### Excerpt
++++++

DPL Labs Finds Gamers Are First to Take 8K Device Troubleshooting Hit

Gamers are still experiencing a number of issues when it comes to displaying 8K feeds consistently, but tech like Link Training could help solve signal integrity issues.

Jeff Boccaccio

Reports continue to come in about gamers having 8K issues involving some of the hot new consoles now being sold such as the Sony PlayStation 5, a fabulous machine. This demographic has increased substantially thanks to the great technology, and so too will the technical issues. We discussed one of these issues last month and more calls have come in for some troubleshooting along with questions on just how these systems should be designed. Many integrators are still getting their feet wet with proper gaming installations.

The reason issues have been impacting this sector is because game systems are developed from just software and computers with the correct graphics capabilities and no studio production required. Pre- and post-production work, including any final editing, are not needed for any of this. Software-based games can really be dreamed up and written just about anywhere including home, providing a fast path to market. Game developers are having a field day coming up with new products to treat consumers to as we continue working through the pandemic.

Displays are already available, so why not capitalize on this new 8K technology now? Not sure how many of you have ever seen one of these gaming systems, but color me very impressed with their reproduction capability let alone the user-to-user interaction support.

A DPL Labs comparison of the difference between 18G (bad) and 48G (good) cables proved readily apparent.

It seems that we are still not out of the woods when it comes to reliability inside this new 8K system environment. In the two cases we have investigated, both issues were signal integrity related. There will always be a large variety of cables products, both good and bad, it’s just the way it is. We cannot stress enough the fact that these high data rate cable products are very specialized and do make a difference.

Just recently we had one of our DPL Labs members ask if we could provide a comparison between one of its 18G cables to that of some newer 48G samples. You can see these are not even close to each other. Like I said, huge difference. Although some products on the market have been tested, many have not and for good reason, so be careful. Choosing products on a guess can really sting you, but there is another issue to keep in mind: Link Training.

A while back we discussed some of the new features being introduced into this new 8K 48G operating environment and one was Link Training. It’s important to reiterate this aspect. As mentioned in last July’s article, Link Training basically monitors the signal integrity coming into the display. If it does not achieve certain minimums, it will instruct the source to drop down to a lower quality data rate until if finally satisfies the display’s pre-determined input limits.

So what happened in these two field case failures brought to our attention? We verified they were both signal integrity related issues that caused the problems — why didn’t Link Training instruct the source to reduce its data rate and try a less challenging transmission? Even if it was even worse than this, Link Training should have been able to bring it all the way down to a TMDS level where the cable was verified to be well within limits … this should have been a piece of cake. Now enters a new and additional science of discovery where a fair amount of research and diagnostics will have to be implemented.

The biggest threat we thought we had with Link Training was that neither the end user nor the reseller would know just what level of video quality the system was actually providing. Thus far there has been no confirmation that any on-screen information or GUI alerting the user what the system finally settled down in data rate. This is where some good in-field testing products will be available in time — these devices will be a bit more complicated to use to really understand how the system fares.

We’ll be testing them as they emerge to see just how well they do.

++++++

### Stored data entries

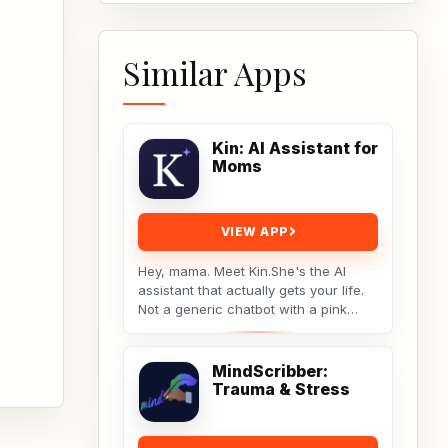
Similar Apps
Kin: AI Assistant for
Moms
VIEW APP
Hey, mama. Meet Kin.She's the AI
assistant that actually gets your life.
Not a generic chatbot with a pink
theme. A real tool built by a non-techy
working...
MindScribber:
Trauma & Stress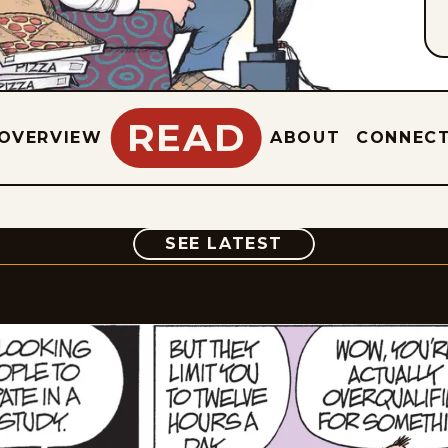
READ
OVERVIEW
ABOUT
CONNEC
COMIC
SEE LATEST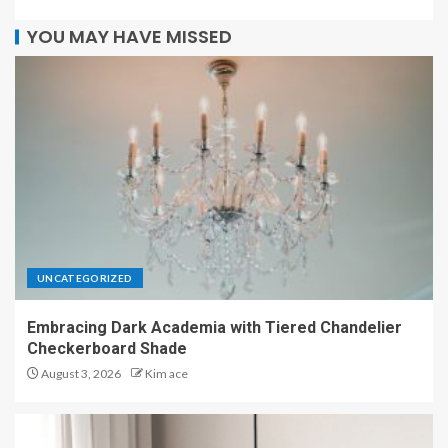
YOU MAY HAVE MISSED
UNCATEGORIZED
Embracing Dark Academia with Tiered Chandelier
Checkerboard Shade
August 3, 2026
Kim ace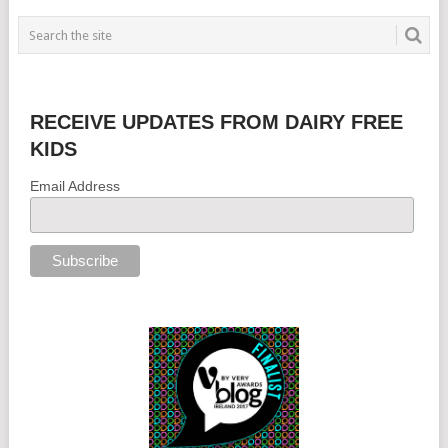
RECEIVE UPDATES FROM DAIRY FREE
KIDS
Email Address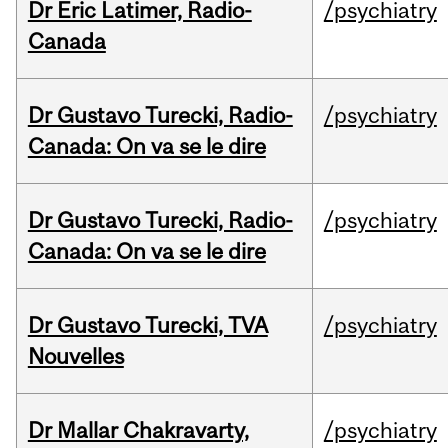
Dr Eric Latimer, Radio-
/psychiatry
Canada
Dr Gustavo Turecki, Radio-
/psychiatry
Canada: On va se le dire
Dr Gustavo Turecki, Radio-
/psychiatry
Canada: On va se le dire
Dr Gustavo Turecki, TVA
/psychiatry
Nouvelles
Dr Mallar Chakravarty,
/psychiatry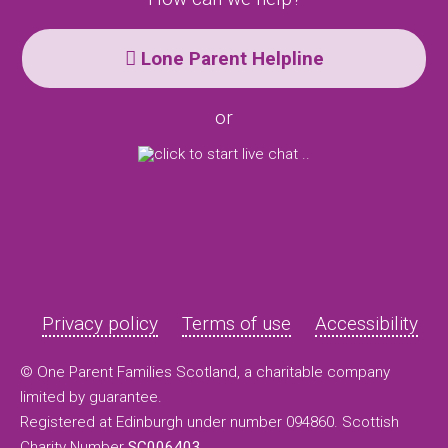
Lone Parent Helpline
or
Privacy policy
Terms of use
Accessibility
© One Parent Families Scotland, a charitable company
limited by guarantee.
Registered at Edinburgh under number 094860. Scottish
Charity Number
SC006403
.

++++++

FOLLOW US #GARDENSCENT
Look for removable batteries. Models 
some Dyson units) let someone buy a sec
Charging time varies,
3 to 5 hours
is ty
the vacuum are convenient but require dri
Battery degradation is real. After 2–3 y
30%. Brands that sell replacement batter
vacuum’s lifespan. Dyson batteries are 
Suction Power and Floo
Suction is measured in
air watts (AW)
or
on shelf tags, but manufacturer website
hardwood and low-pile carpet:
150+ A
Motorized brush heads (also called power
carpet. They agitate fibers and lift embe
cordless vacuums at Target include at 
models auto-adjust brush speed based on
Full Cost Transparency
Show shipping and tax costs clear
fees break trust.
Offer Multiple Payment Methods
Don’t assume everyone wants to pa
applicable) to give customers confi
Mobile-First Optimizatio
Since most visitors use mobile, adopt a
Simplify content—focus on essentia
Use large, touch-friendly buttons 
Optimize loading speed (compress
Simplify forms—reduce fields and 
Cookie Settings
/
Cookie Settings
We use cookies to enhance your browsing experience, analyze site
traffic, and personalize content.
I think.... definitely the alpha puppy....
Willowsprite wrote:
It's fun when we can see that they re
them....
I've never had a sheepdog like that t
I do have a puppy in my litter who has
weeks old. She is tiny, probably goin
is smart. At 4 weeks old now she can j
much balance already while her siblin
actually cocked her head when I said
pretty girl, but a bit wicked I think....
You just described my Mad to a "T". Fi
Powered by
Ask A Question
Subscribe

++++++

### Work order 1
Translate this sentence from the article on 8K gaming troubleshooting into Spanish: "We cannot stress enough the fact that these high data rate cable products are very specialized and do make a difference."
### Work order 2
Copy the passage of the article on 8K gaming troubleshooting starting with "A while back" and going on through "pre-determined input limits.".

### Written solution 1
No podemos insistir lo suficiente en el hecho de que estos productos de cable de alta velocidad de datos son muy especializados y sí marcan la diferencia.

### Written solution 2
A while back we discussed some of the new features being introduced into this new 8K 48G operating environment and one was Link Training. It’s important to reiterate this aspect. As mentioned in last July’s article, Link Training basically monitors the signal integrity coming into the display. If it does not achieve certain minimums, it will instruct the source to drop down to a lower quality data rate until if finally satisfies the display’s pre-determined input limits.